The problem for poets who aspire to speak for a nation: a nation is never of one mind
Fallibility was something that Auden would increasingly diagnose in his early poems. Looking back at The Orators in 1966, he saw that its ambition to criticise a “fascist outlook” was “obscure and equivocal” and could be read as the opposite. This encapsulates the problem for poets who aspire to speak for a nation: a nation is never of one mind. But people want heroes, and Auden—elevated to the status of a “genius” by the great and the good of his country before the age of 30—came to see that he had to escape the role, as war in Europe loomed again and with it the pressure to “speak for England”.

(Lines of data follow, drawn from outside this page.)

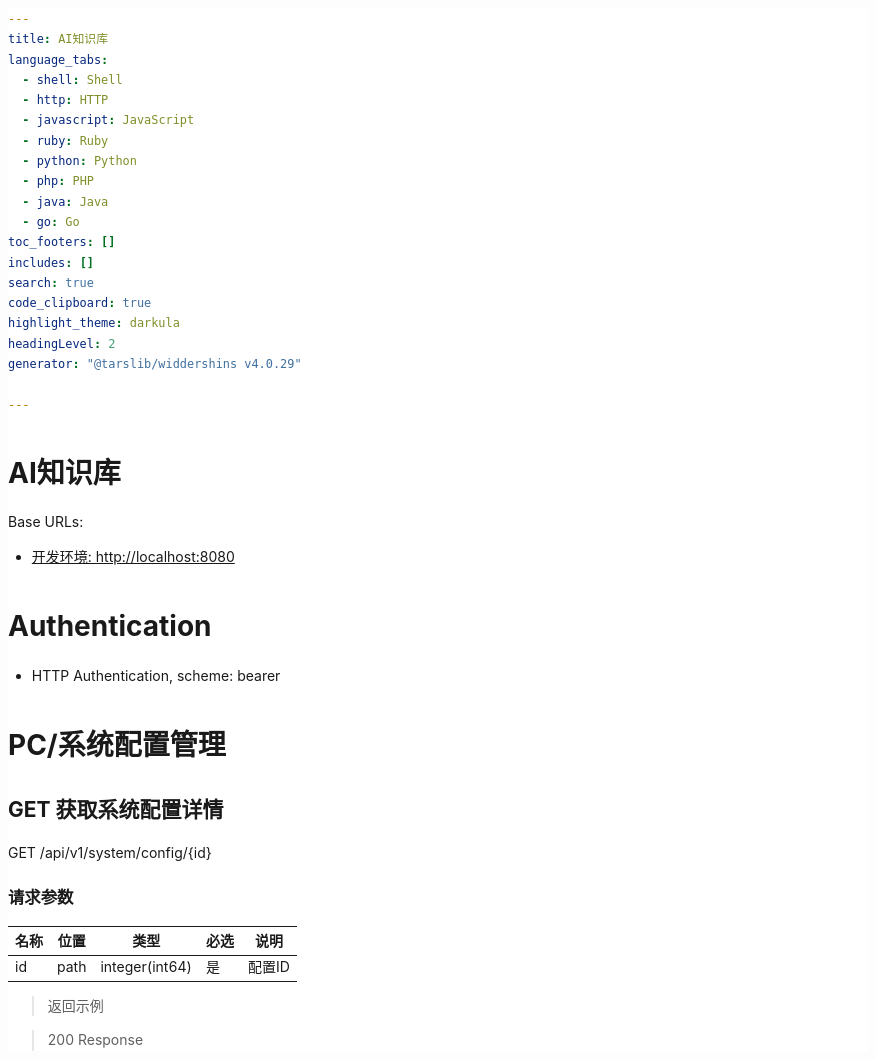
 ```yaml
---
title: AI知识库
language_tabs:
  - shell: Shell
  - http: HTTP
  - javascript: JavaScript
  - ruby: Ruby
  - python: Python
  - php: PHP
  - java: Java
  - go: Go
toc_footers: []
includes: []
search: true
code_clipboard: true
highlight_theme: darkula
headingLevel: 2
generator: "@tarslib/widdershins v4.0.29"

---
```


# AI知识库

Base URLs:

* <a href="http://localhost:8080">开发环境: http://localhost:8080</a>

# Authentication

- HTTP Authentication, scheme: bearer

# PC/系统配置管理

<a id="opIdgetById"></a>

## GET 获取系统配置详情

GET /api/v1/system/config/{id}

### 请求参数

|名称|位置|类型|必选|说明|
|---|---|---|---|---|
|id|path|integer(int64)| 是 |配置ID|

> 返回示例

> 200 Response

The last book of poems he published while still living in England was Look, Stranger! (1936)—a title Eliot gave it, but which Auden disliked; in the US, it would be called On This Island. Both titles echo the book’s glittering lyric of chalk-cliff Englishness, “Look, stranger, at this island now”. Jenkins treats this to a superb close reading, which braids together strands of insight that have been patiently threaded through hundreds of pages. He finds the poem’s commanding tone simultaneously “spellbinding” and “coercive”, and wisely reflects: “One may wonder if poetry criticism, mirroring its subject, must also be an expression of mixed feelings.”
As another big book about Auden (with a feast of footnotes), The Island is a marvellous, mixed success: always fascinating, sometimes frustrating, but fundamentally admirable in its determination to resist simplification of this restlessly English writer.